• Assigned task: Count the lines below that hold "down". Give the number without comment.

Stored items
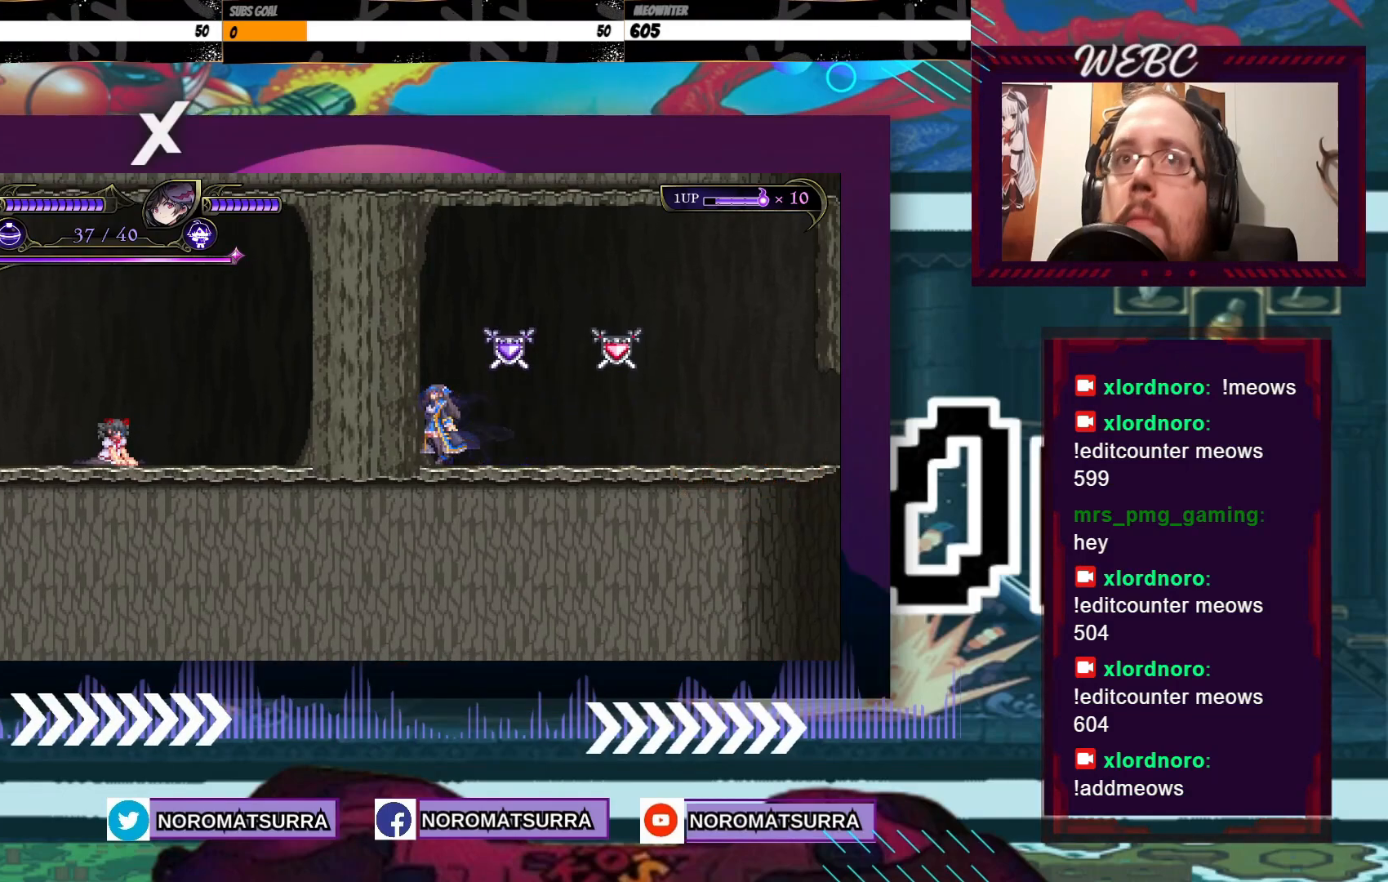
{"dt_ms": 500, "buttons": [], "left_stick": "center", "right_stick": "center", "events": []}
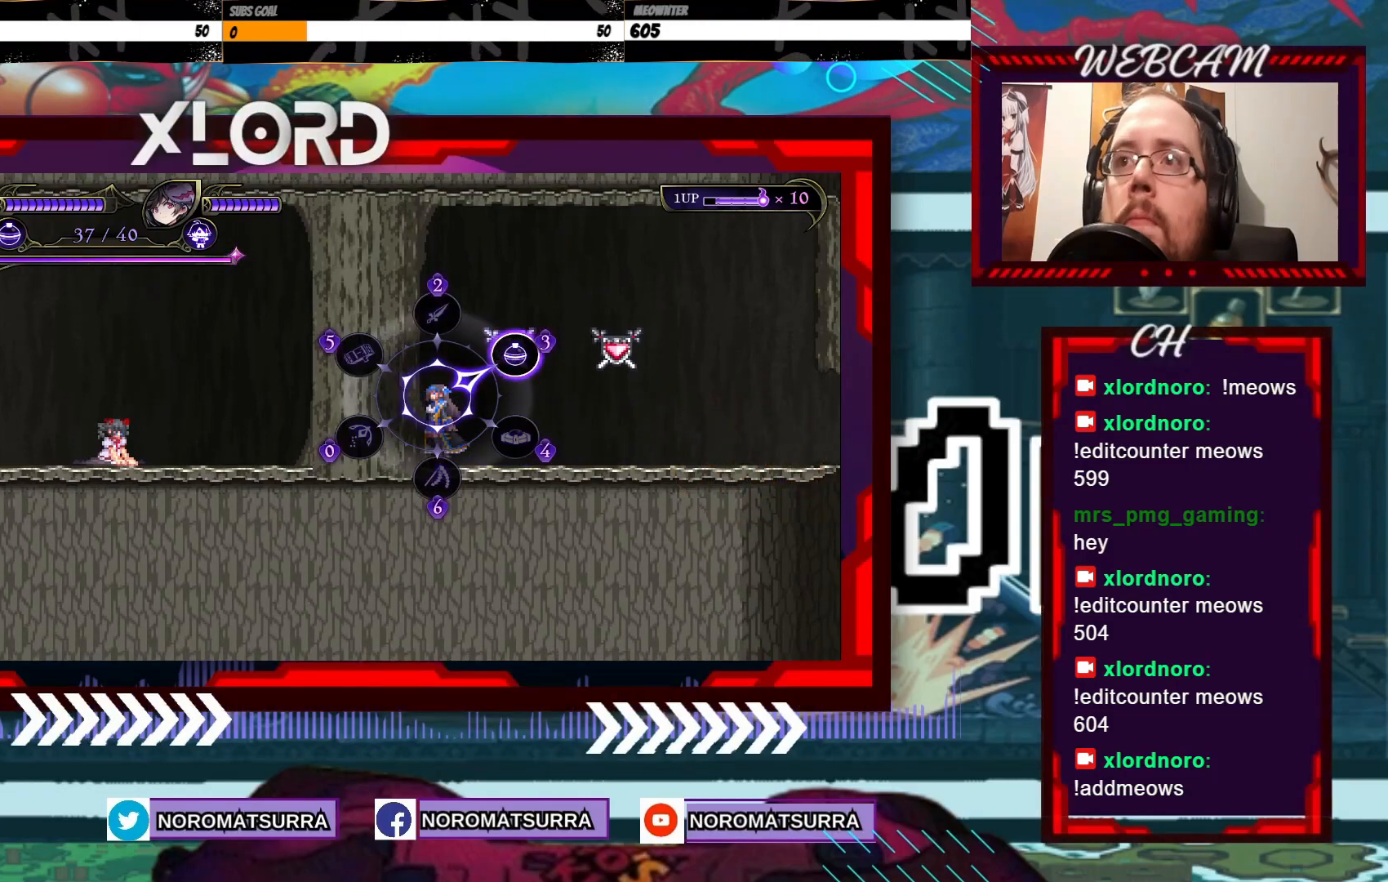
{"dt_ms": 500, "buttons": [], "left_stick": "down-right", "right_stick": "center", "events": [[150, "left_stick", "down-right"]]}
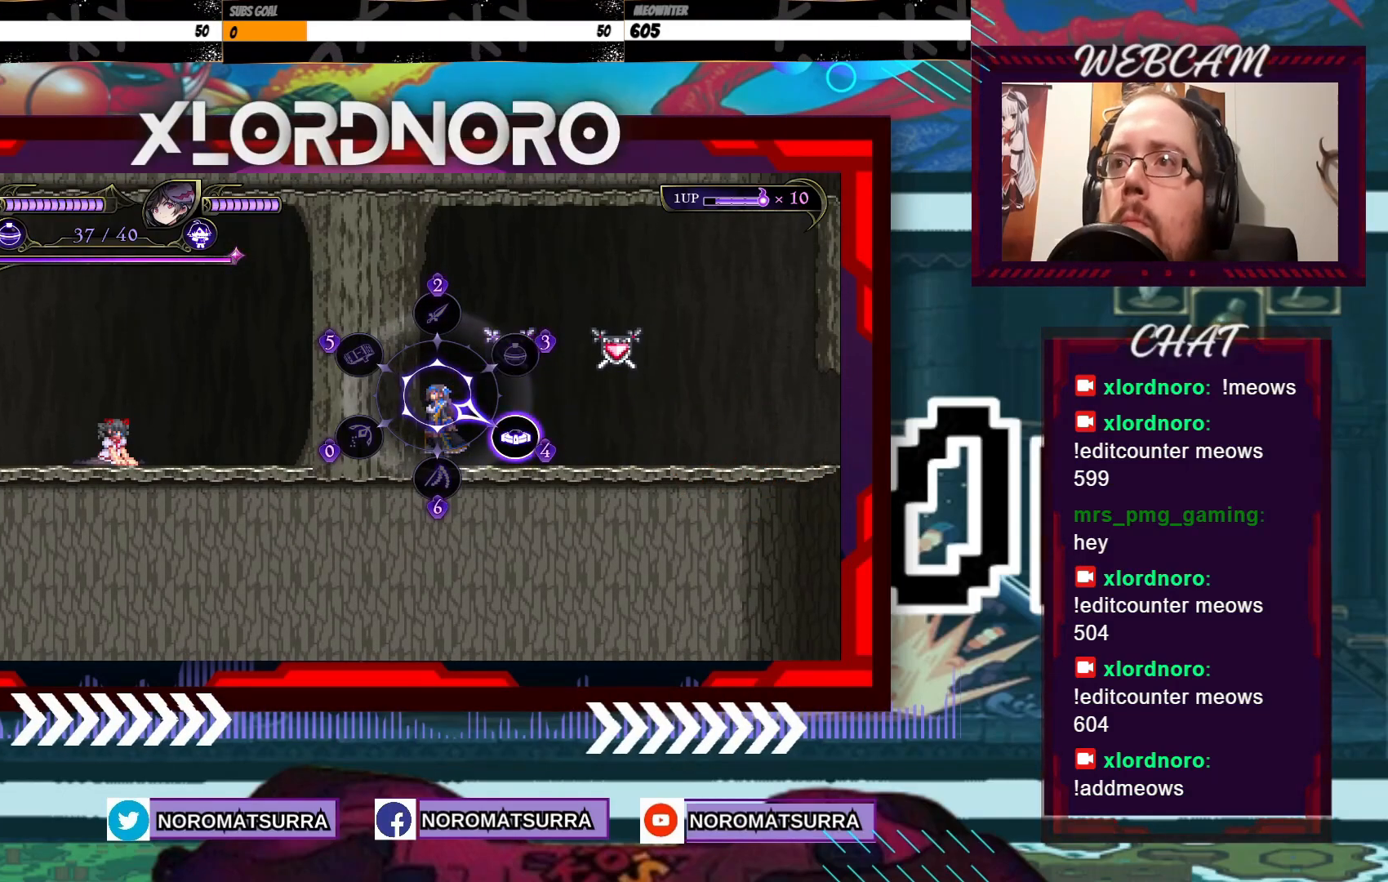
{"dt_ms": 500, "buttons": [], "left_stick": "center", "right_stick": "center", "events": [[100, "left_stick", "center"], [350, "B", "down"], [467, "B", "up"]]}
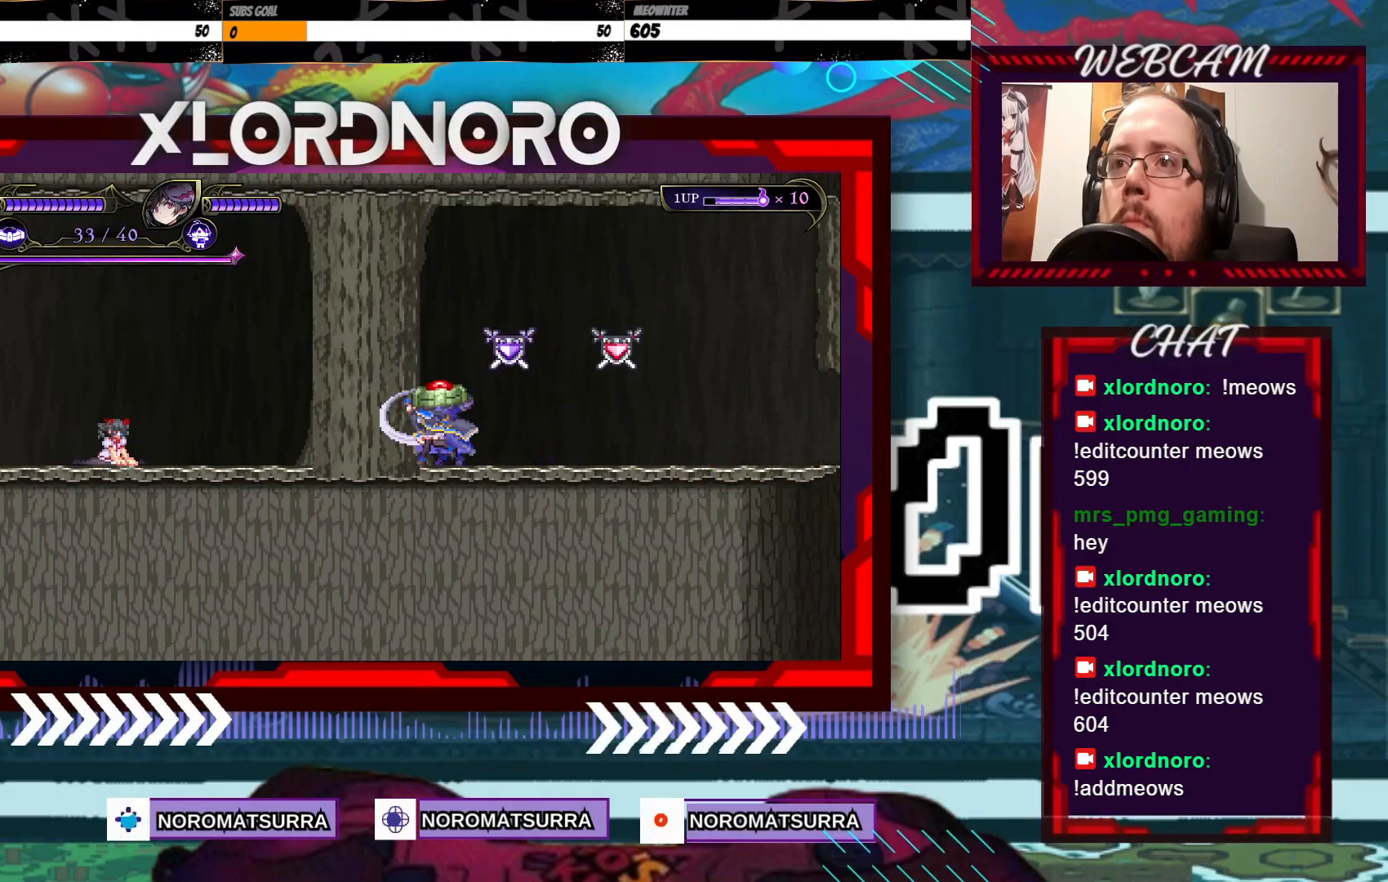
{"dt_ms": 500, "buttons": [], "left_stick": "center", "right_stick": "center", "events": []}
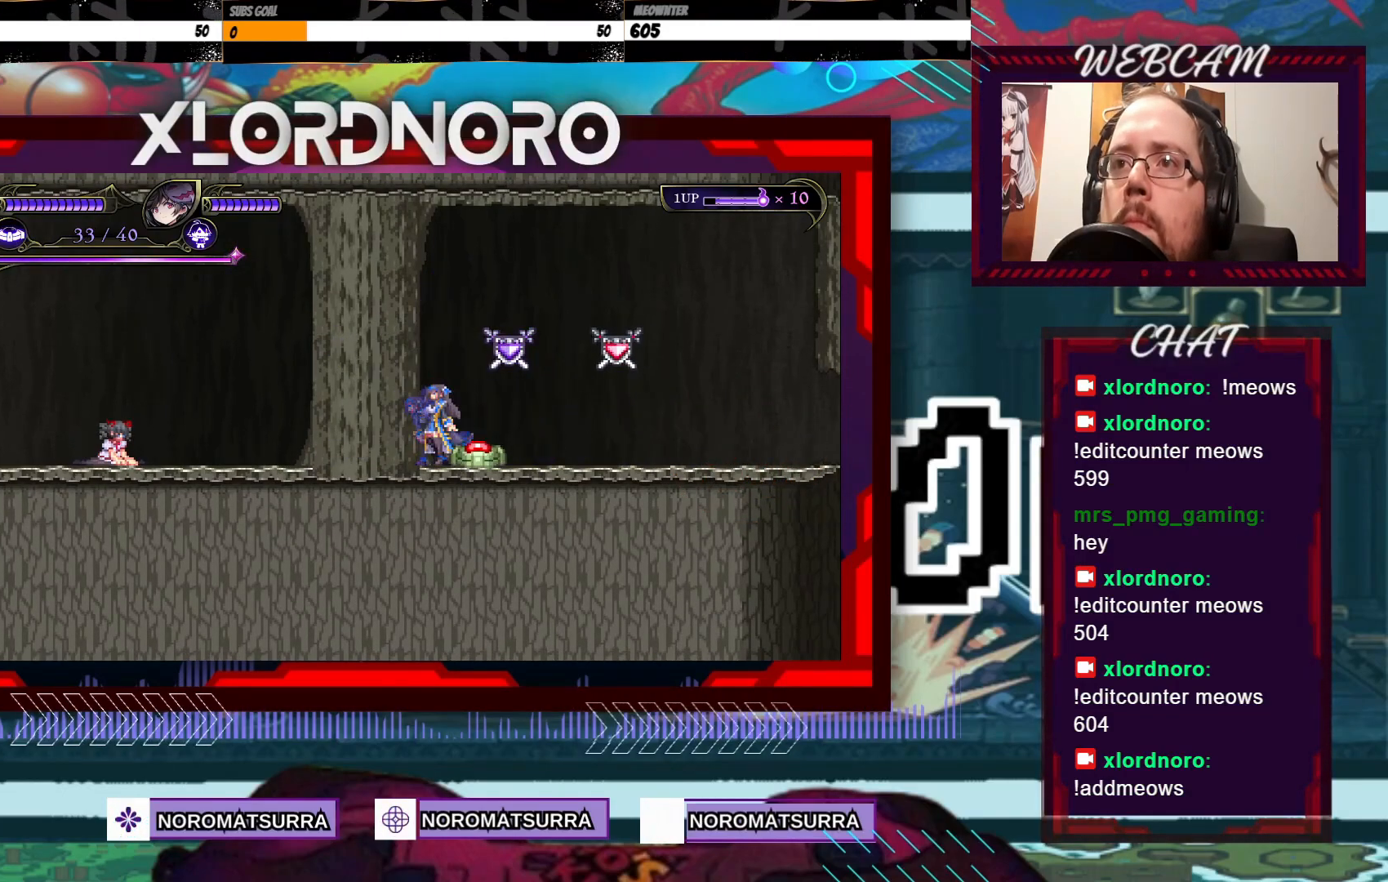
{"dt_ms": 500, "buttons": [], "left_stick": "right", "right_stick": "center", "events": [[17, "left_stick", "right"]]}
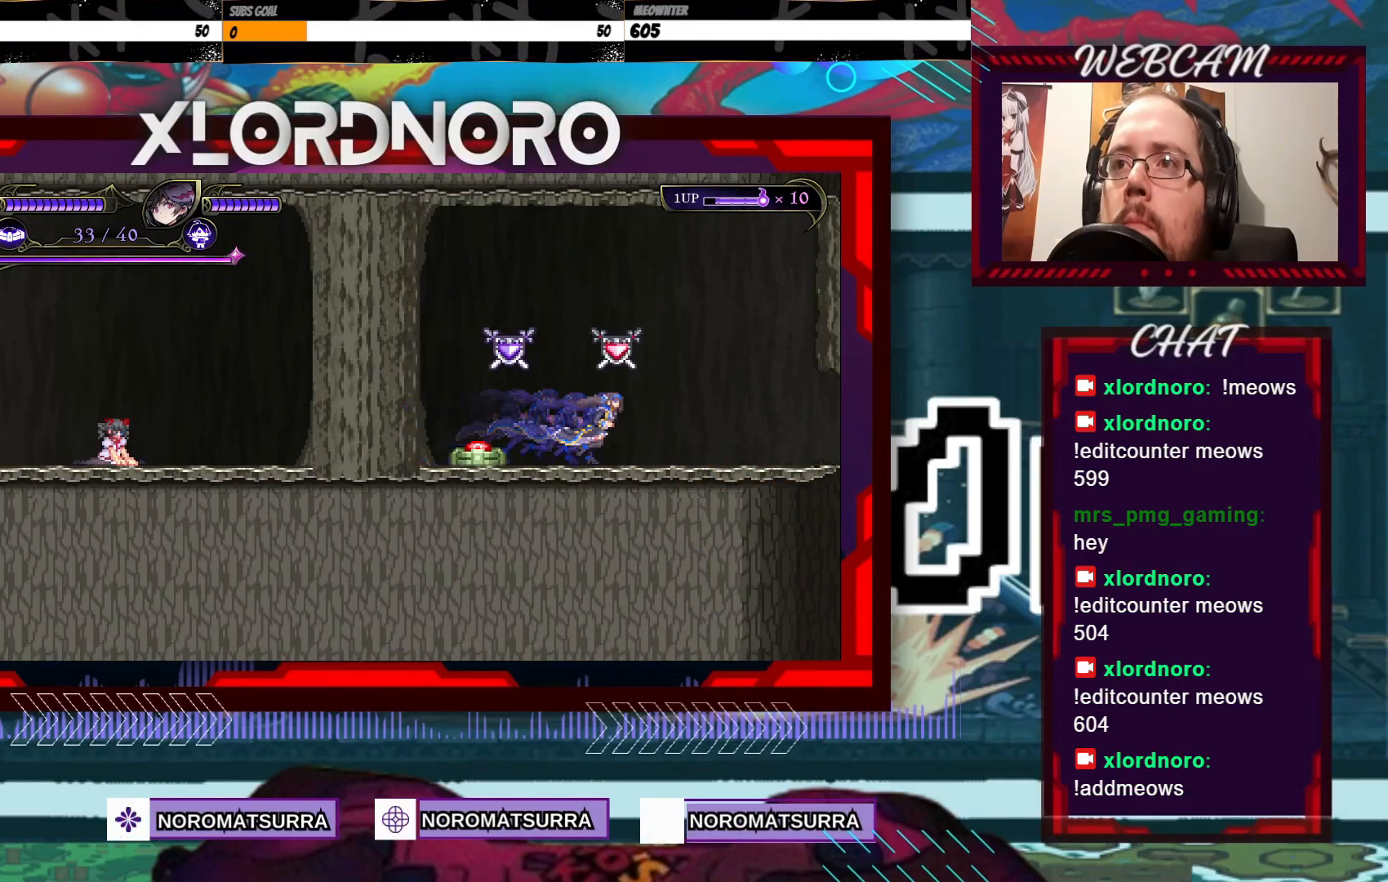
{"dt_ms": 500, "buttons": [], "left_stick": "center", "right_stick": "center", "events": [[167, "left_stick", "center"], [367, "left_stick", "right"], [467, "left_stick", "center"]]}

• Result for this task: 2